The email dataset was later purchased by Leslie Kaelbling at MIT, and turned out to have a number of integrity problems. A number of folks at SRI, notably Melinda Gervasio, worked hard to correct these problems, and it is thanks to them (not me) that the dataset is available. The dataset here does not include attachments, and some messages have been deleted "as part of a redaction effort due to requests from affected employees". Invalid email addresses were converted to something of the form email@example.com whenever possible (i.e., recipient is specified in some parse-able format like "Doe, John" or "Mary K. Smith") and to firstname.lastname@example.org when no recipient was specified.
I get a number of questions about this corpus each week, which I am unable to answer, mostly because they deal with preparation issues and such that I just don't know about. If you ask me a question and I don't answer, please don't feel slighted.
I am distributing this dataset as a resource for researchers who are interested in improving current email tools, or understanding how email is currently used. This data is valuable; to my knowledge it is the only substantial collection of "real" email that is public. The reason other datasets are not public is because of privacy concerns.
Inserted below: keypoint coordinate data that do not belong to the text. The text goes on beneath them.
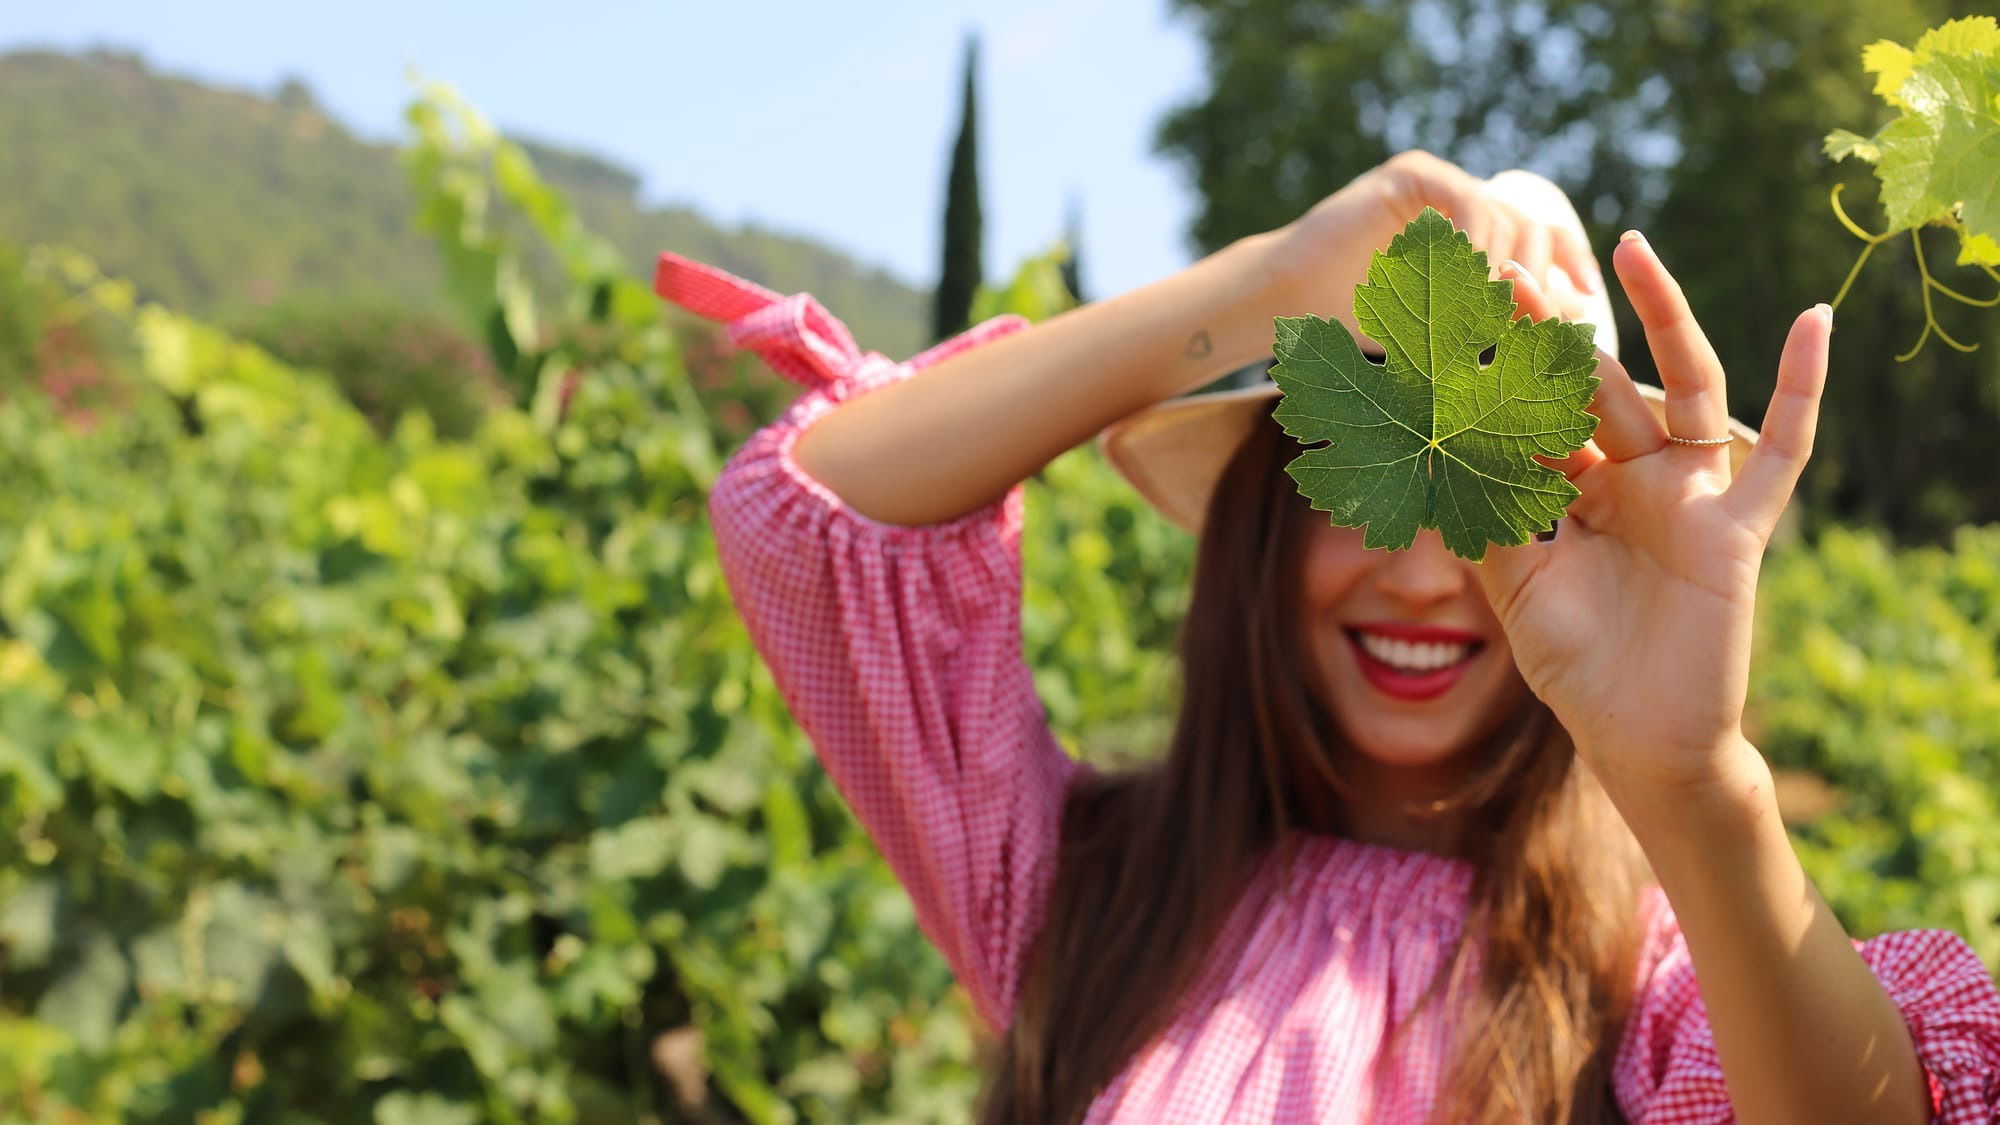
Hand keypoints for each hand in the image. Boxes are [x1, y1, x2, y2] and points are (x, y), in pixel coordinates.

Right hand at [1267, 150, 1604, 324]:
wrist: (1286, 302)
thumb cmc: (1354, 326)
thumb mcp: (1439, 333)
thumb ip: (1496, 327)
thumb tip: (1574, 332)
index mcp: (1473, 231)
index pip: (1543, 239)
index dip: (1571, 269)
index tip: (1587, 308)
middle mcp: (1461, 198)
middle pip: (1534, 227)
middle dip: (1543, 281)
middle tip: (1539, 326)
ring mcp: (1438, 182)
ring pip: (1509, 216)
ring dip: (1509, 272)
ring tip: (1494, 319)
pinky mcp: (1412, 175)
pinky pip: (1471, 202)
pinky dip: (1478, 247)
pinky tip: (1469, 289)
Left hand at [1473, 232, 1831, 802]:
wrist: (1637, 736)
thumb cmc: (1574, 664)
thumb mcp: (1514, 584)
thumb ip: (1488, 515)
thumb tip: (1438, 445)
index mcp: (1580, 490)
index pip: (1544, 413)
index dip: (1508, 370)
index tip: (1463, 316)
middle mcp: (1637, 479)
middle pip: (1599, 385)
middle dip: (1558, 332)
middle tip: (1515, 270)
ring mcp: (1691, 495)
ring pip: (1681, 388)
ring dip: (1662, 317)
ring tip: (1631, 248)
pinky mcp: (1737, 527)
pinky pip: (1783, 452)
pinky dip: (1804, 387)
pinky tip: (1815, 322)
In using this dataset, please be sensitive to the privacy of the people involved (and remember that many of these people were certainly not involved in any of the actions which precipitated the investigation.)
March 2, 2004 Version of datasetand the August 21, 2009 Version of datasetare no longer being distributed. If you are using this dataset for your work, you are requested to replace it with the newer version of the dataset below, or make the the appropriate changes to your local copy. A total of four messages have been removed since the original version of the dataset.
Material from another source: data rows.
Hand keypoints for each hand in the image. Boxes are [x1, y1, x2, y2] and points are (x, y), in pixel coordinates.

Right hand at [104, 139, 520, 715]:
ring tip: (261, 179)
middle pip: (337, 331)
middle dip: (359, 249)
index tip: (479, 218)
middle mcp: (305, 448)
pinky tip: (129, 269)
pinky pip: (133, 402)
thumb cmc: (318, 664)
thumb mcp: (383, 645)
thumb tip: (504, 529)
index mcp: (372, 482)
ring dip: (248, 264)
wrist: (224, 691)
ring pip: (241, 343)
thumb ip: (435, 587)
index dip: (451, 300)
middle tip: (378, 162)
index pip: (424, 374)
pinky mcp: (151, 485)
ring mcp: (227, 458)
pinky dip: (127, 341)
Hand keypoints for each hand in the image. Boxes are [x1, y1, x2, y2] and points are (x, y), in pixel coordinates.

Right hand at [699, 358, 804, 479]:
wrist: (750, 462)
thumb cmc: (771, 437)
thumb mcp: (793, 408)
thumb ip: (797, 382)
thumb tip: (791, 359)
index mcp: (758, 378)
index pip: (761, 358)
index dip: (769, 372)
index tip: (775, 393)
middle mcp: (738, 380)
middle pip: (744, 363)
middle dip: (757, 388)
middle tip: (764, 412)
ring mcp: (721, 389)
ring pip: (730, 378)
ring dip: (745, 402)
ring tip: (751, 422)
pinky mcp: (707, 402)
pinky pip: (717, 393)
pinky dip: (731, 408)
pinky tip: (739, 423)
- August 21, 2009 Version of dataset (about 423Mb, tarred and gzipped).
Research uses of the datasetThis is a partial and poorly maintained list. If I've left your work out, don't take it personally, and feel free to send me a pointer and/or description.
- A paper describing the Enron data was presented at the 2004 CEAS conference.
- Some experiments associated with this data are described on Ron Bekkerman's home page.
- A social-network analysis of the data, including "useful mappings between the MD5 digest of the email bodies and such things as authors, recipients, etc", is available fromAndres Corrada-Emmanuel.
- A group from SIMS, UC Berkeley provides search, visualization, and some email that has been labeled with topic and sentiment labels
- Jitesh Shetty has put up a database of link-analysis results.
- A version of the dataset with all attachments is available from EDRM.
- Work at the University of Pennsylvania includes a query dataset for email search as well as a tool for generating spelling errors based on the Enron corpus.
- Kimmie Farrington and colleagues published a paper in 2011 that uses the Enron dataset as part of the test corpus for their work on crowdsourcing human vs. computer generated classification explanation: see Hutton, Amanda, Alexander Liu, and Cheryl Martin. "Crowdsourcing evaluations of classifier interpretability." In Proceedings of the 2012 AAAI Spring Symposium on Wisdom of the Crowd
- Parakweet has released an open source set of Enron sentence data, labeled for speech acts.